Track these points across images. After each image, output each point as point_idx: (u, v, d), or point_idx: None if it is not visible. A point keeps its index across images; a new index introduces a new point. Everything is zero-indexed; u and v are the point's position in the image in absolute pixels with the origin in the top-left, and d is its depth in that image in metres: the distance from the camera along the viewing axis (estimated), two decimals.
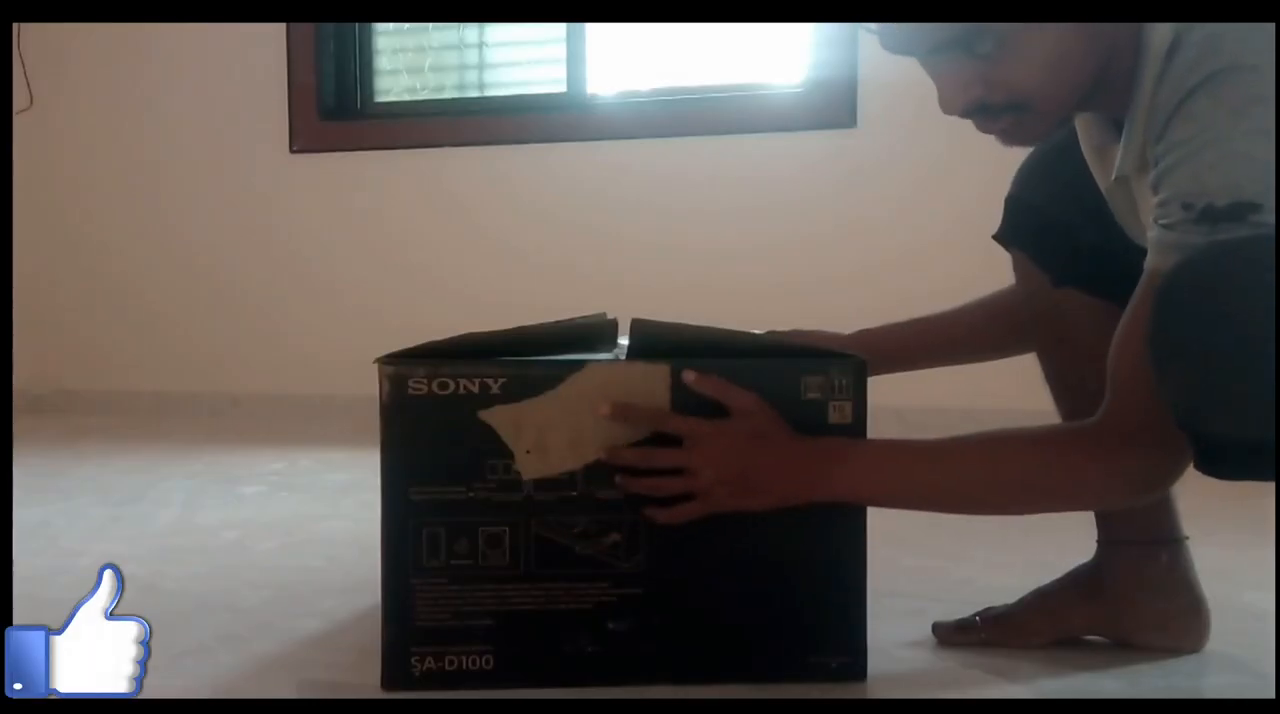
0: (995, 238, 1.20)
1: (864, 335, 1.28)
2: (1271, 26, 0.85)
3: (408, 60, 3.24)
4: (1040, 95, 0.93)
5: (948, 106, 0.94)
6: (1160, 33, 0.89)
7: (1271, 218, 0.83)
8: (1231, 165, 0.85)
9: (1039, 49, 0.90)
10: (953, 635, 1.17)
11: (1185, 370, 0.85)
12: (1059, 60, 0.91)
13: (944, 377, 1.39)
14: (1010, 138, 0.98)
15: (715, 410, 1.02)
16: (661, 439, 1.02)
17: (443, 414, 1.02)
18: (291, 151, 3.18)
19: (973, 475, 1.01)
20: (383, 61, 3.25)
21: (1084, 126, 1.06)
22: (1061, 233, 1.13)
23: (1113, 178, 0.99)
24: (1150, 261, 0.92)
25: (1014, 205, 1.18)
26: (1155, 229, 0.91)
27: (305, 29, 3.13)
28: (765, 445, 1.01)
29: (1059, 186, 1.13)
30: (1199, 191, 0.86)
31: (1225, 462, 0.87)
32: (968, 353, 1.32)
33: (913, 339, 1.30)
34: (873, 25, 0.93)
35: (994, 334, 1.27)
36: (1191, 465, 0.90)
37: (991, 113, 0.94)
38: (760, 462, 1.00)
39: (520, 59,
○ ○ ○ ○ ○ ○ ○
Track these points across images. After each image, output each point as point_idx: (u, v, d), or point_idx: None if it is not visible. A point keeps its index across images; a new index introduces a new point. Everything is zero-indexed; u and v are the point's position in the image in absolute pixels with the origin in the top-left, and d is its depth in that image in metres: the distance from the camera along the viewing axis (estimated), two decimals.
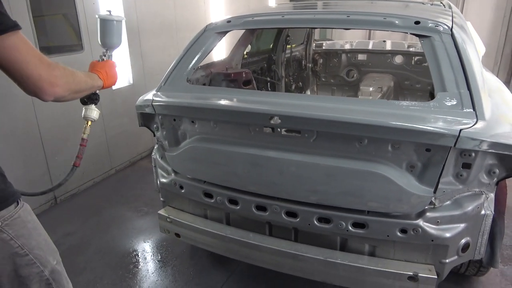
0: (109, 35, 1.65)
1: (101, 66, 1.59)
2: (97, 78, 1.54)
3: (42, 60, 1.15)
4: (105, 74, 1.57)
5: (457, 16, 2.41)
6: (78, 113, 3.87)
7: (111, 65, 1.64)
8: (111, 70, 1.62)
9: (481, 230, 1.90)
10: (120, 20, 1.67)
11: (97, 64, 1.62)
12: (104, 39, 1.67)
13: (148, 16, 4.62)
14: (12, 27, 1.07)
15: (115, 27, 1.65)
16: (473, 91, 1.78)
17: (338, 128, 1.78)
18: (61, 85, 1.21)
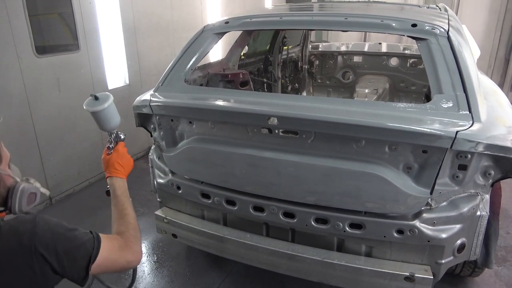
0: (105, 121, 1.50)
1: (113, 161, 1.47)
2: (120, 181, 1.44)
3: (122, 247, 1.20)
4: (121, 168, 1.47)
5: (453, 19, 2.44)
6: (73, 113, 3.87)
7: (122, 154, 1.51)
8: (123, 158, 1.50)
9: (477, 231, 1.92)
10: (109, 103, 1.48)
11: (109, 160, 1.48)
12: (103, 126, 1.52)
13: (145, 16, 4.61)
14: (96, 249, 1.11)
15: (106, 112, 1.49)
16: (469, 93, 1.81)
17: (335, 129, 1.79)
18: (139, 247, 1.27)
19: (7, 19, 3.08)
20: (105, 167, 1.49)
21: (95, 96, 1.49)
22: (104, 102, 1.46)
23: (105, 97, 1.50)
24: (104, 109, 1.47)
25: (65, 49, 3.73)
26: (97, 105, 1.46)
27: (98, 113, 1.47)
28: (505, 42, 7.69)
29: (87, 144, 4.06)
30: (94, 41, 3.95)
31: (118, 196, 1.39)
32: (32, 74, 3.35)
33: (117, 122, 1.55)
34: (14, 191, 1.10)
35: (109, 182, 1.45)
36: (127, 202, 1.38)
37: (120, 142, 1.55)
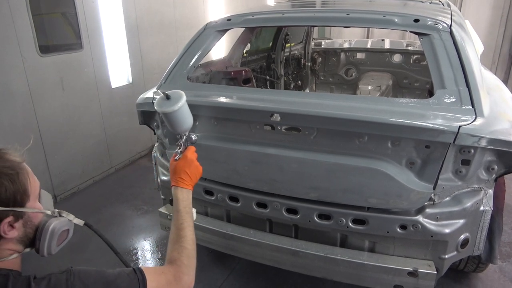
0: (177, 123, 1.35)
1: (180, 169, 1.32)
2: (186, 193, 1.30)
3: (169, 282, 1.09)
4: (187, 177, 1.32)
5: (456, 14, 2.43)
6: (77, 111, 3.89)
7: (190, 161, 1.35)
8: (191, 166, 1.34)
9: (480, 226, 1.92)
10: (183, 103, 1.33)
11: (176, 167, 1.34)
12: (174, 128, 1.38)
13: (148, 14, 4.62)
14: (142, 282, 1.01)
○ ○ ○ ○ ○ ○ ○
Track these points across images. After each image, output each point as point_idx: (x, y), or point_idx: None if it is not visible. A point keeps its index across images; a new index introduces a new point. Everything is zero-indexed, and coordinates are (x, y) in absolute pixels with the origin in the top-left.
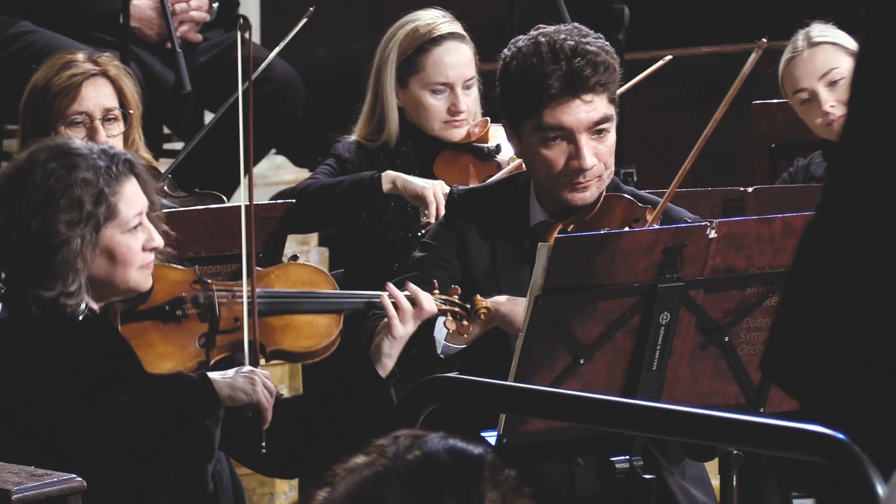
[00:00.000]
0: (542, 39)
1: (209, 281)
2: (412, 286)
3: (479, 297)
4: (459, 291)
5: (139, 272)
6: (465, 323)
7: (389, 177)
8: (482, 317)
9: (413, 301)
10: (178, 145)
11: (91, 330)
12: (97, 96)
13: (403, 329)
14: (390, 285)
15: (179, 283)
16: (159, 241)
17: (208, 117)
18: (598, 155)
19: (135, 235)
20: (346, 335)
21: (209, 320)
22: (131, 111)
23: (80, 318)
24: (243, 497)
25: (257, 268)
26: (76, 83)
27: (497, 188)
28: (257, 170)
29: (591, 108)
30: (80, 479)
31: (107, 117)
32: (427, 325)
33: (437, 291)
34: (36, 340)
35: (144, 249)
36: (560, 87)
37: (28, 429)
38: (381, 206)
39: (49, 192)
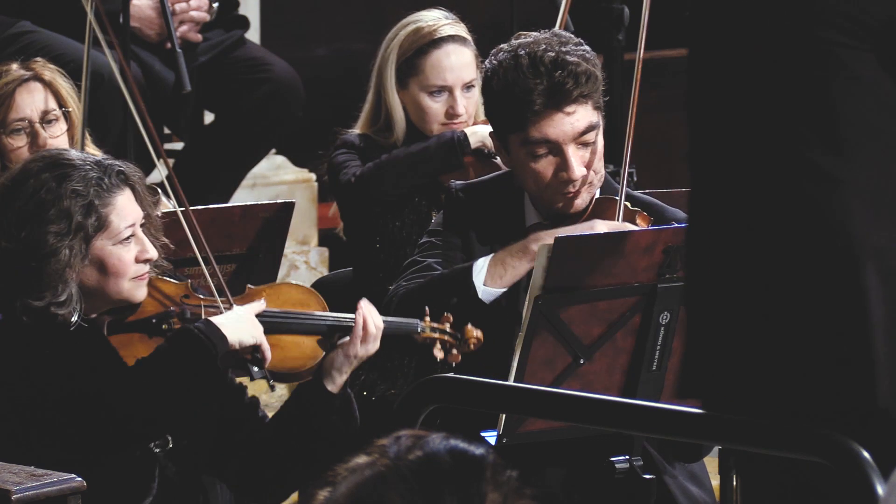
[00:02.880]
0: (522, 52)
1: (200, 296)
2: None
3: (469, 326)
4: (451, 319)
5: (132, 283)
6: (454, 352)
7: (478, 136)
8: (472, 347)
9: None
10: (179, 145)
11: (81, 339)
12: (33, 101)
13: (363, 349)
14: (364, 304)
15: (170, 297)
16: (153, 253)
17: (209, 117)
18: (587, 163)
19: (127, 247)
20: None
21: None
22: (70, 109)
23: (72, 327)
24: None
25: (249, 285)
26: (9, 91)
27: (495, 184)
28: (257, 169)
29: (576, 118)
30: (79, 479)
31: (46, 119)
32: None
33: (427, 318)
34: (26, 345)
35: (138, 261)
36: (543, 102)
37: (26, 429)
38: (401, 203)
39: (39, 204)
○ ○ ○ ○ ○ ○ ○
*Required work:* Would you retype exactly the lines above, from the line with "16: (661, 439, 1.02)" to the line with "29: (1059, 186, 1.13)", with both end lines kept and nothing more?

*Solution to this problem:*
16: (661, 439, 1.02)
17: (443, 414, 1.02)
18: (291, 151, 3.18)
19: (973, 475, 1.01)
20: (383, 61, 3.25)
21: (1084, 126, 1.06)
22: (1061, 233, 1.13)
23: (1113, 178, 0.99)
24: (1150, 261, 0.92)
25: (1014, 205, 1.18)
26: (1155, 229, 0.91)
27: (305, 29, 3.13)
28: (765, 445, 1.01)
29: (1059, 186, 1.13)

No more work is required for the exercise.